萩本 和男 NTT未来ねっと研究所 所長
山内 修 NTTアクセスサービスシステム研究所 第二推進プロジェクト プロジェクトマネージャー
鎌 光男 NTTアクセスサービスシステム研究所 第二推進プロジェクト ディレクター
FTTH(fiber to the home)サービスの開通には,ユーザー宅内の光配線工事が必要です。これまでの開通作業では,光ファイバの取り扱いに慎重な作業が求められました。しかし光ファイバの接続をコネクタ化することにより,作業の簡易化が進みつつあります。
FTTHの早期展開が事業者にとって急務となっています。そのために重要になるのが光配線技術です。簡単で扱いやすい光配線技術が求められています。
FTTHサービスを開通させるためには,ユーザー宅内への光配線工事が必要です。ただし現行の光配線は作業に熟練を要します。ドロップ光ファイバをユーザー宅内へ引き込む屋外光キャビネットの中では,光ファイバ接続後の余った光ファイバ心線を収納するため,曲げやねじれなどに注意して作業する必要があるからです。ファイバに曲げやねじれが生じると,伝送損失につながります。

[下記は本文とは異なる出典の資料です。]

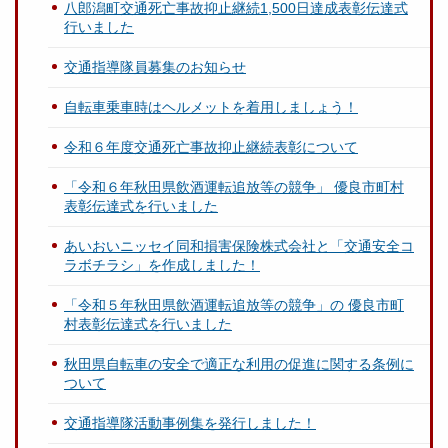
八郎潟町交通死亡事故抑止継続1,500日達成表彰伝達式
行いました
交通指導隊員募集のお知らせ
自転車乗車時はヘルメットを着用しましょう！
令和６年度交通死亡事故抑止継続表彰について
「令和６年秋田県飲酒運転追放等の競争」 優良市町村
表彰伝達式を行いました
あいおいニッセイ同和損害保険株式会社と「交通安全コ
ラボチラシ」を作成しました！
「令和５年秋田県飲酒運転追放等の競争」の 優良市町
村表彰伝達式を行いました
秋田県自転車の安全で適正な利用の促進に関する条例に
ついて
交通指導隊活動事例集を発行しました！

また故障時の調査でも,測定器類とつなぐためには,接続部をいったん切断して測定用コード類と再接続することが必要です。ユーザー宅内でドロップ光ファイバおよびインドア光ファイバを接続する,光ローゼットについても同様の作業が発生します。
このような課題を解消するために,最近になって新しい光配線技術の導入が進んでいます。
光ファイバの接続をコネクタ化
まずは,光ファイバ心線状態での収納を避けるために開発された「ケーブル外被把持型コネクタ」を紹介します。「FAコネクタ(field assembly connector)」とも呼びます。
FAコネクタは,外被把持部材を取り付けることで,光ファイバ心線を露出せずに接続,取り外しができる構造を採用。また,専用の工具を使用することなく,現地で簡単かつ確実に組立てることが可能です(図1[拡大表示])。
FAコネクタ・プラグをソケットに差し込むことで,簡単にコネクタの接続,切り離しができます。もちろん故障の調査時に,接続部を切断する必要もありません。
FAコネクタ対応ユニットも新導入
FAコネクタの収納を可能にした「光コネクタ・キャビネット」,「光コネクタ・ローゼット」も新たに導入された技術です(図2[拡大表示])。これらのユニットの内部では,光ファイバが取り扱いやすくなったため,開通作業の効率化につながります。また,FAコネクタを採用したことで,キャビネット類の小型化も実現しました。
なお,最も一般的に使用されている「アウトレットボックス(JIS C 8435に準拠したスイッチボックス浅型SM36)」でも,FAコネクタは利用可能になっています(図2右下)。
今後の宅内光配線は,このようにFAコネクタをベースにして,より扱いやすい形へと進化していくでしょう。それに伴って,開通作業がますますスピードアップすると考えられます。